** Opening EXERCISE INPUTS block **
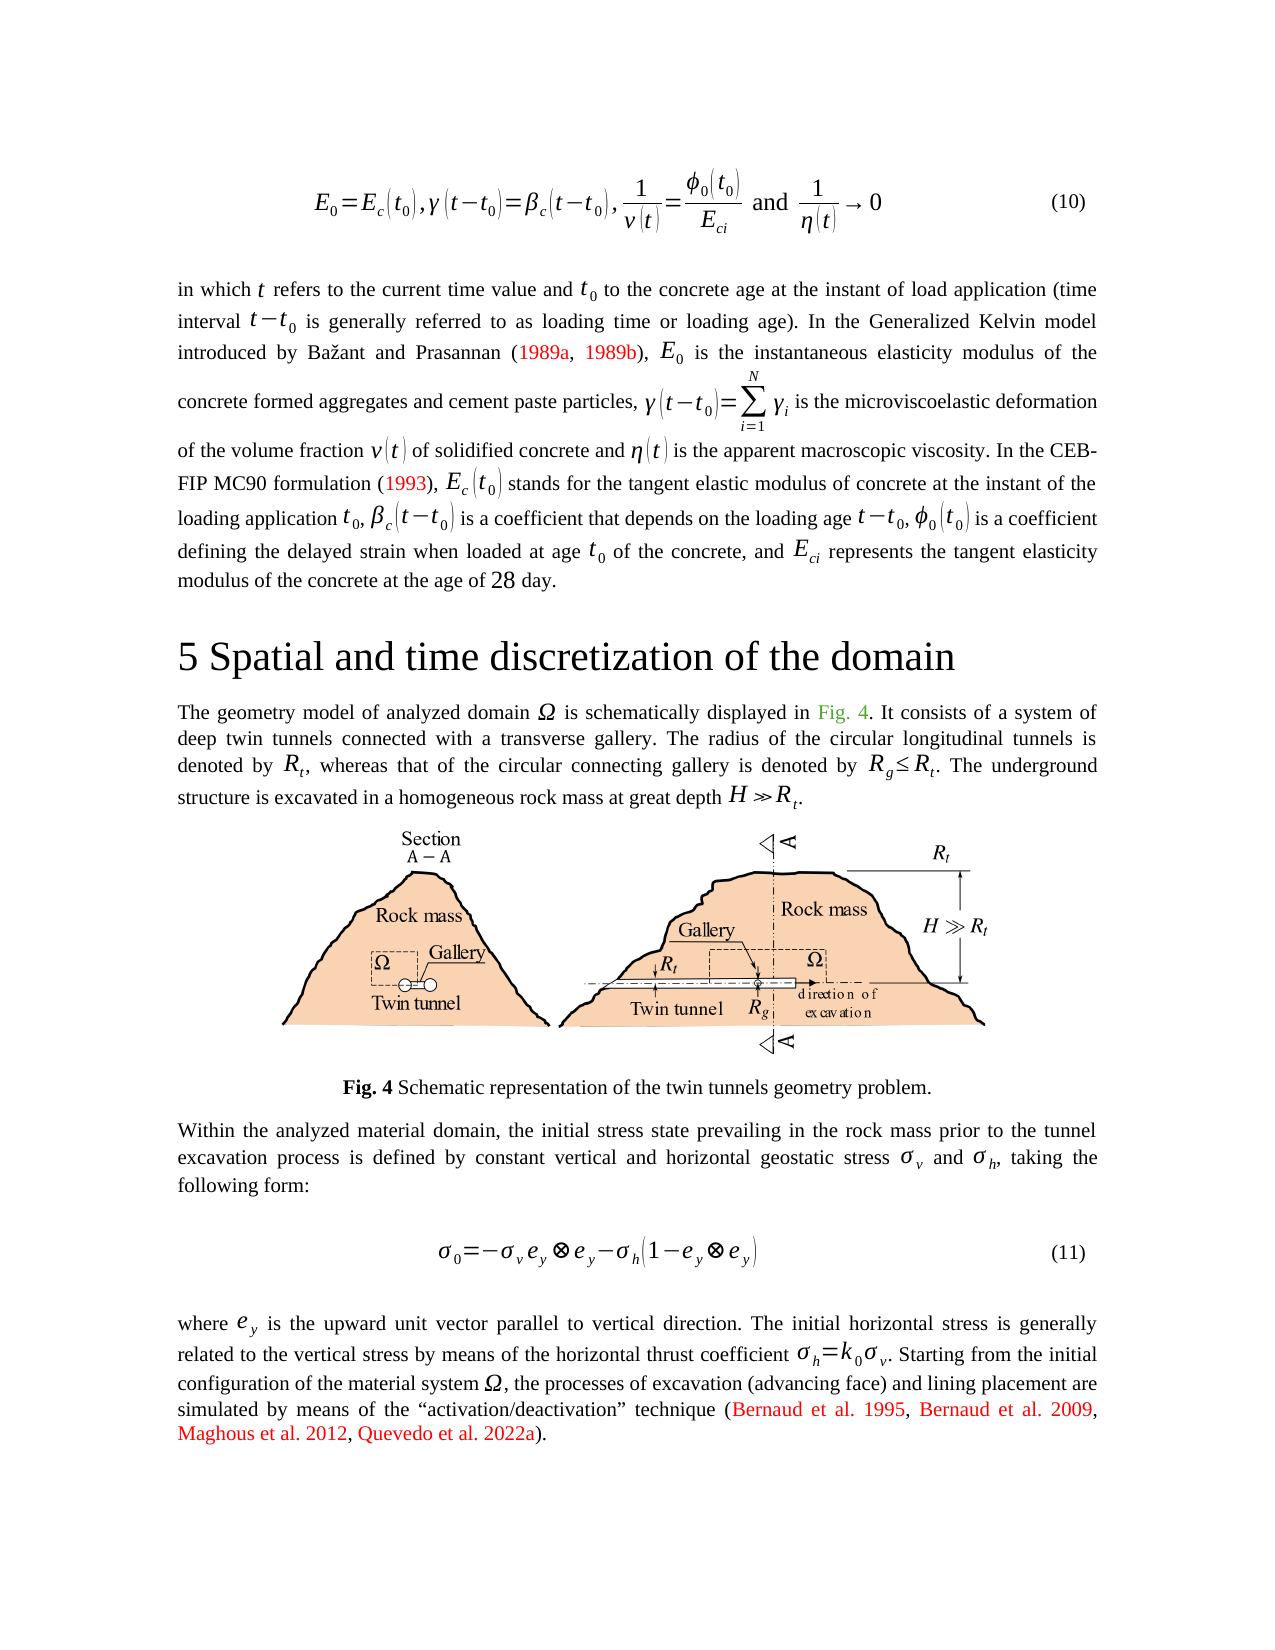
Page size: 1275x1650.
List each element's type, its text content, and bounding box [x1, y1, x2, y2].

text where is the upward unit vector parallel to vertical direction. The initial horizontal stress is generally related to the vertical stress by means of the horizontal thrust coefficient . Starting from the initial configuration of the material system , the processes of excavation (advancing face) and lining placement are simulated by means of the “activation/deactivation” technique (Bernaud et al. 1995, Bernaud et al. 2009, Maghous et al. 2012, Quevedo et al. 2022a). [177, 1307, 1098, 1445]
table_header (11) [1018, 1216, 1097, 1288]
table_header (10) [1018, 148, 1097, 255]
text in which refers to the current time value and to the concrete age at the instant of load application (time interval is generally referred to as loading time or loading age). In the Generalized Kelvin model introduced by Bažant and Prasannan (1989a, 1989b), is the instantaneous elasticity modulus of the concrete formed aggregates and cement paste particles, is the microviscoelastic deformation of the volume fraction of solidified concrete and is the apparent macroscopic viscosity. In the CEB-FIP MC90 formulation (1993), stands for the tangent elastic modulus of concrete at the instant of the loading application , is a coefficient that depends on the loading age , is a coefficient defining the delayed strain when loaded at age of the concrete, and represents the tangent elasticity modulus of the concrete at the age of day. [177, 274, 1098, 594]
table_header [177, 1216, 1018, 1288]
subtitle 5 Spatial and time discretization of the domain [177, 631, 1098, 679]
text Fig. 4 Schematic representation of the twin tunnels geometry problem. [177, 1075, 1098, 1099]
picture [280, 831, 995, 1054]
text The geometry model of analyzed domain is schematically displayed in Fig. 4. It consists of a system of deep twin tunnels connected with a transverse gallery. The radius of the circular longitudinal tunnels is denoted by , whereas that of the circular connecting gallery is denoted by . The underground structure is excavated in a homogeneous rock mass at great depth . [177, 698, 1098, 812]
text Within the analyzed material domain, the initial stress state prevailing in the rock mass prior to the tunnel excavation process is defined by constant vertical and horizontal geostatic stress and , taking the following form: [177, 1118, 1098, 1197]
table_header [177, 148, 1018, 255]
** Closing EXERCISE INPUTS block **
[ACTIVITY] Quote the data exactly, leaving every image out of the copy.

[REPLY]
Page size: 1275x1650.
List each element's type, its text content, and bounding box [x1, y1, x2, y2].

text where is the upward unit vector parallel to vertical direction. The initial horizontal stress is generally related to the vertical stress by means of the horizontal thrust coefficient . Starting from the initial configuration of the material system , the processes of excavation (advancing face) and lining placement are simulated by means of the “activation/deactivation” technique (Bernaud et al. 1995, Bernaud et al. 2009, Maghous et al. 2012, Quevedo et al. 2022a). [177, 1307, 1098, 1445]
table_header (11) [1018, 1216, 1097, 1288]
table_header (10) [1018, 148, 1097, 255]
text in which refers to the current time value and to the concrete age at the instant of load application (time interval is generally referred to as loading time or loading age). In the Generalized Kelvin model introduced by Bažant and Prasannan (1989a, 1989b), is the instantaneous elasticity modulus of the concrete formed aggregates and cement paste particles, is the microviscoelastic deformation of the volume fraction of solidified concrete and is the apparent macroscopic viscosity. In the CEB-FIP MC90 formulation (1993), stands for the tangent elastic modulus of concrete at the instant of the loading application , is a coefficient that depends on the loading age , is a coefficient defining the delayed strain when loaded at age of the concrete, and represents the tangent elasticity modulus of the concrete at the age of day. [177, 274, 1098, 594]
table_header [177, 1216, 1018, 1288]
subtitle 5 Spatial and time discretization of the domain [177, 631, 1098, 679]
text Fig. 4 Schematic representation of the twin tunnels geometry problem. [177, 1075, 1098, 1099]
picture [280, 831, 995, 1054]
text The geometry model of analyzed domain is schematically displayed in Fig. 4. It consists of a system of deep twin tunnels connected with a transverse gallery. The radius of the circular longitudinal tunnels is denoted by , whereas that of the circular connecting gallery is denoted by . The underground structure is excavated in a homogeneous rock mass at great depth . [177, 698, 1098, 812]
text Within the analyzed material domain, the initial stress state prevailing in the rock mass prior to the tunnel excavation process is defined by constant vertical and horizontal geostatic stress and , taking the following form: [177, 1118, 1098, 1197]
table_header [177, 148, 1018, 255]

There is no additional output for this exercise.